Hanson is an international student who came to the Island University from Jamaica where she discovered her love of athletics as a young child. In high school, she caught the eye of the track coach, Claude Grant, who saw a potential for greatness – specifically in high jump.

“I wouldn’t be here without him,” Hanson said. “Jamaican athletes mostly practice sprinting, so there’s not a lot of jumpers. If it weren’t for Coach Grant, I never would have thought about the high jump.”

That single influence changed the course of her life and brought Hanson many opportunities. She visited the United States three times while in high school to participate in Penn Relays, the oldest and largest track and field competition in the U.S. Grant also helped Hanson find her place at Texas A&M-Corpus Christi thanks to his connection with the former Island University track coach. Hanson’s success as a student athlete allowed her to receive a full scholarship to the University – something for which she’s incredibly grateful.

“My scholarships take a huge burden off my parents, who also work to support my little brother and sister,” Hanson said.

According to Hanson, the transition from Jamaica to the United States was mostly smooth.

“I think I’ve adapted pretty well to America,” Hanson said. “Sometimes my accent gets a little out of control and people can’t understand me, or I’ll start speaking Creole, but there are also a lot of opportunities here I wouldn’t have in Jamaica. I also like that the weather in Texas is like back home. I don’t like the cold.”

During her senior year at A&M-Corpus Christi, Hanson branched out into the heptathlon, where the participant competes in seven different events. But the high jump is where she has made her mark. The school record holder in both indoor and outdoor track and field, Hanson currently ranks second among all NCAA Division I jumpers. She has reigned as the Southland Conference Outdoor Champion in the high jump for all four years of her academic career – a feat only achieved by four other student athletes in conference history.

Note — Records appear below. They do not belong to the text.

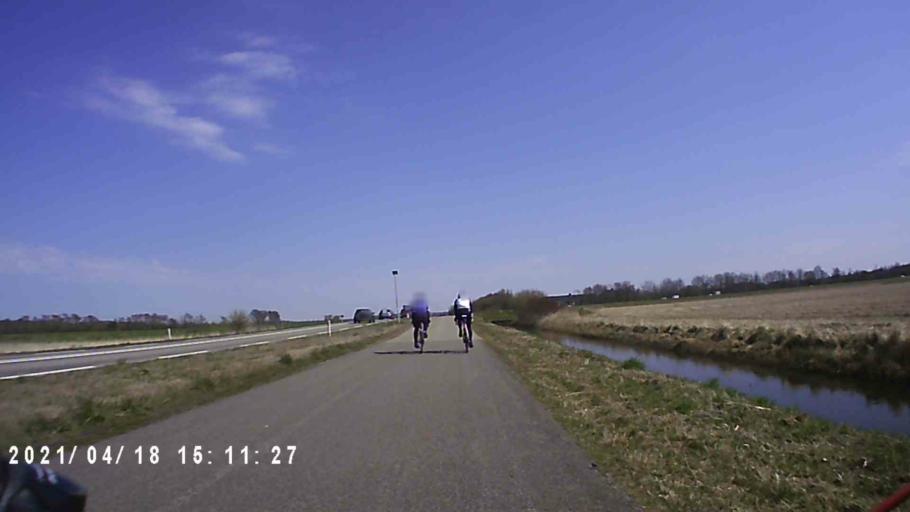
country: NL
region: Groningen
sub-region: Gemeente De Marne
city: Ulrum
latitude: 53.3646
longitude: 6.2564
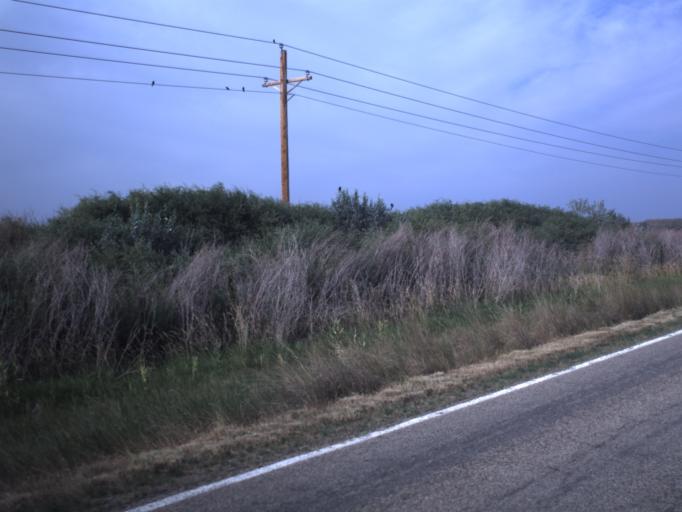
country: US
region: Utah
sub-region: Duchesne County
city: Roosevelt
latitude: 40.2580
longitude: -110.1660
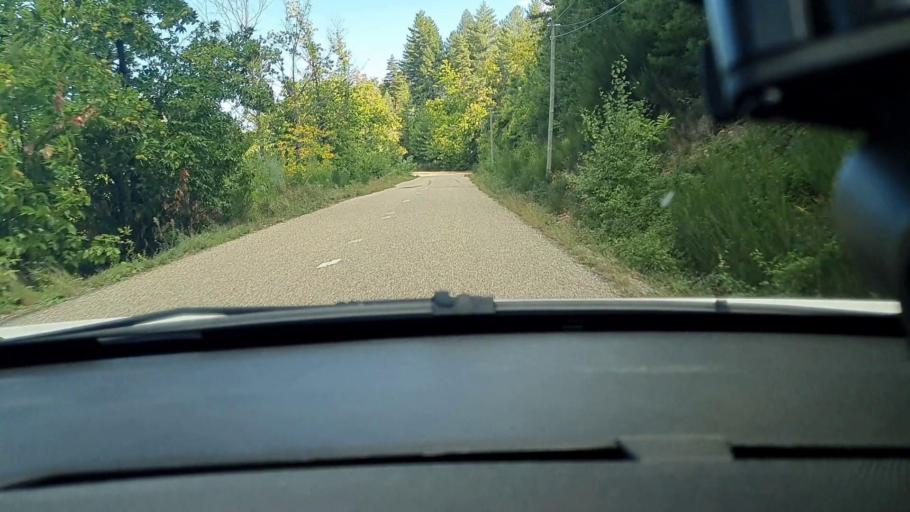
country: FR
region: Rhone-Alpes
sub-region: Departement de l'Ardeche
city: Les Vans
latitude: 44.3936
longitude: 3.9922
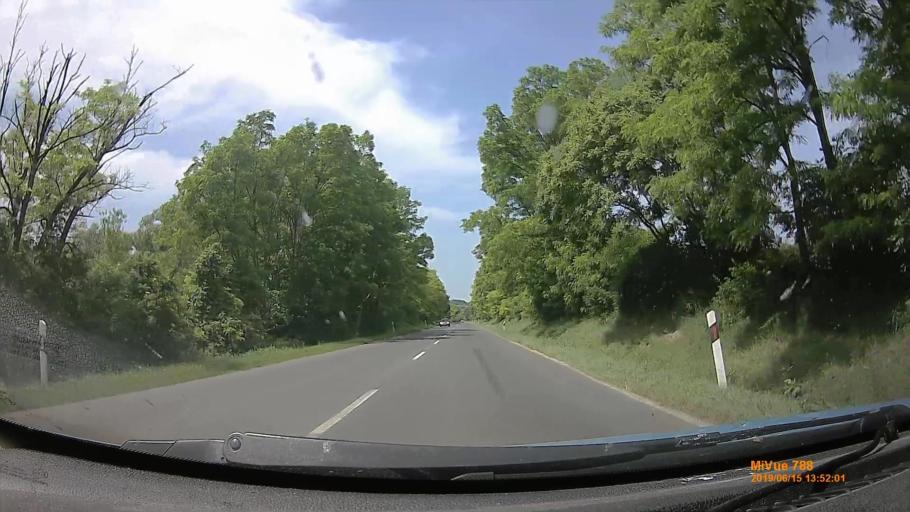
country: HU
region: Tolna
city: Iregszemcse
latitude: 46.7609
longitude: 18.1572
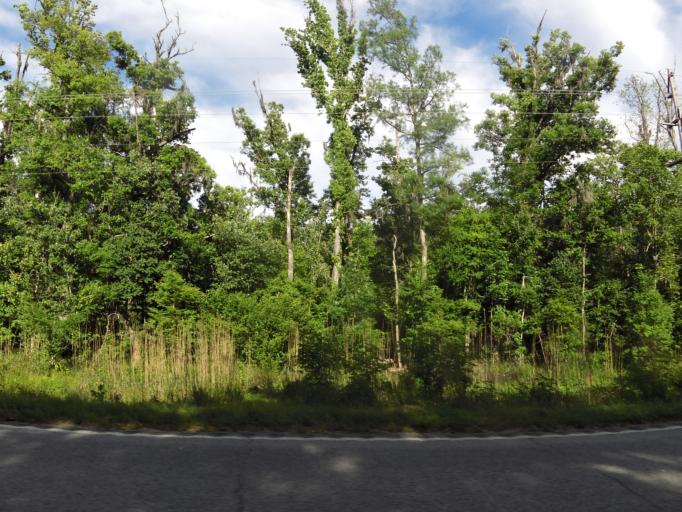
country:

 “I couldn’t be more proud of everything that Sashane has accomplished, and she’s still not done,” said Kevin Robinson, Assistant Men’s and Women’s Track and Field Coach at A&M-Corpus Christi. “Watching her as an athlete and the amount of passion she puts into competing is everything and anything you can ask for as a coach.”

But all this success requires one thing: hard work. Hanson says she puts in at least 20 hours a week training – the same amount of time as a part-time job. She works to balance her time in sports and studying for her biomedical science degree through careful planning.

“I have a little book that I use to keep track of all my assignments and studying,” Hanson said. “If I’m going to have a test I’ll need to start studying earlier because I know I won’t have a full day to dedicate to that. Instead, I fit in little study sessions when I’m not in class or training.” 

After graduation, Hanson has several track meets lined up, including a regional meet in California in May and the Jamaican Senior Trials in June. Hanson says her biggest goal is to continue training to one day compete at the summer Olympics.

“Sashane is one of the most talented athletes I have ever seen,” Robinson said. “If you want to do something you have to believe you can, and she has that. I have no doubt that she will make it to the Olympics and be successful in everything she does.”

Hanson looks forward to combining her love of sports and medical science into a career in occupational therapy. She also plans on returning to school to earn a master’s degree in that field.

“Occupational therapy is something I can see myself doing in the future,” Hanson said. “If you get a job doing something you love, you’ll want to put in the work to succeed at it.”

To her fellow Islander students, Hanson offers this advice: time management.

“Focus on your schoolwork and get your degree,” she said. “Don’t think it’s going to be a walk in the park. You can enjoy yourself, but just make sure you find that balance.”